Good Intentions Beyond ACL: Who Does NLP for Social Good, and Where?
Grace LeFevre, Qingcheng Zeng, Adam Leif, Jason Jewell, Denis Peskoff, Rob Voigt
2025-10-07
Summary
This paper investigates how much work in Natural Language Processing (NLP) is focused on solving social problems, often called 'NLP for Social Good'. It looks at who is doing this work – researchers typically involved in the main NLP conferences versus others – and where they are publishing their findings.
What's the problem?
While there's growing interest in using NLP to address issues like those outlined in the UN's Sustainable Development Goals, it wasn't clear *who* was actually doing this work and *where* it was being shared. Specifically, the researchers wanted to know if the core NLP research community was actively contributing to 'NLP for Social Good' and if their contributions were happening within their usual conferences or elsewhere.
What's the solution?
The researchers analyzed a large collection of NLP papers to see how often topics related to social good were addressed. They then categorized the authors based on whether they regularly present at the major NLP conference (ACL) and the venues where the papers were published (ACL conferences versus other places). This allowed them to compare the amount of 'NLP for Social Good' work done by ACL insiders versus outsiders, and within versus outside of ACL venues.
Why it matters?
The study found that researchers affiliated with the main NLP community are much more likely to work on social good problems when they publish *outside* of the main NLP conferences. Furthermore, the vast majority of 'NLP for Social Good' research is actually done by researchers *not* typically involved in the core NLP conferences and published in other venues. This suggests the main NLP community might need to rethink how it prioritizes and supports work addressing social issues, and that important contributions are happening beyond the usual channels.
Abstract
The social impact of Natural Language Processing (NLP) is increasingly important, with a rising community focus on initiatives related to NLP for Social Good (NLP4SG). Indeed, in recent years, almost 20% of all papers in the ACL Anthology address topics related to social good as defined by the UN Sustainable Development Goals (Adauto et al., 2023).
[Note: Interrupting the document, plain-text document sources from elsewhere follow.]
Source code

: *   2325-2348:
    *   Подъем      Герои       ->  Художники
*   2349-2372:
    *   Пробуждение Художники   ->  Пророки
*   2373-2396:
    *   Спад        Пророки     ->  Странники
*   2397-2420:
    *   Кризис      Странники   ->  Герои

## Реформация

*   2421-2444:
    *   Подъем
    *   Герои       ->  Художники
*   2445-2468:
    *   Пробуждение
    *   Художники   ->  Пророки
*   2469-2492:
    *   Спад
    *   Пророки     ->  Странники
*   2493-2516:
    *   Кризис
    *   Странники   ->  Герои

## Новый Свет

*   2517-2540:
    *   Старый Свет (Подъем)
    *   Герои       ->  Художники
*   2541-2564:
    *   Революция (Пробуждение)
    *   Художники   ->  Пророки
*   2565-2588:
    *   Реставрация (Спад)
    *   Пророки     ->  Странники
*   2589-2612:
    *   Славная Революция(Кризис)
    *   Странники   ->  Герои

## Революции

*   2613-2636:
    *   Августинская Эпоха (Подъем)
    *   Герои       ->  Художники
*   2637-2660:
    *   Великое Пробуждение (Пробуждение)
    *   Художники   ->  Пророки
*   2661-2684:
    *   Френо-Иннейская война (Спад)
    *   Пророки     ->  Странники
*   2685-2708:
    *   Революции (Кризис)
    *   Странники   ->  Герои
In this study, we take an author- and venue-level perspective to map the landscape of NLP4SG, quantifying the proportion of work addressing social good concerns both within and beyond the ACL community, by both core ACL contributors and non-ACL authors. With this approach we discover two surprising facts about the landscape of NLP4SG. First, ACL authors are dramatically more likely to do work addressing social good concerns when publishing in venues outside of ACL. Second, the vast majority of publications using NLP techniques to address concerns of social good are done by non-ACL authors in venues outside of ACL. We discuss the implications of these findings on agenda-setting considerations for the ACL community related to NLP4SG.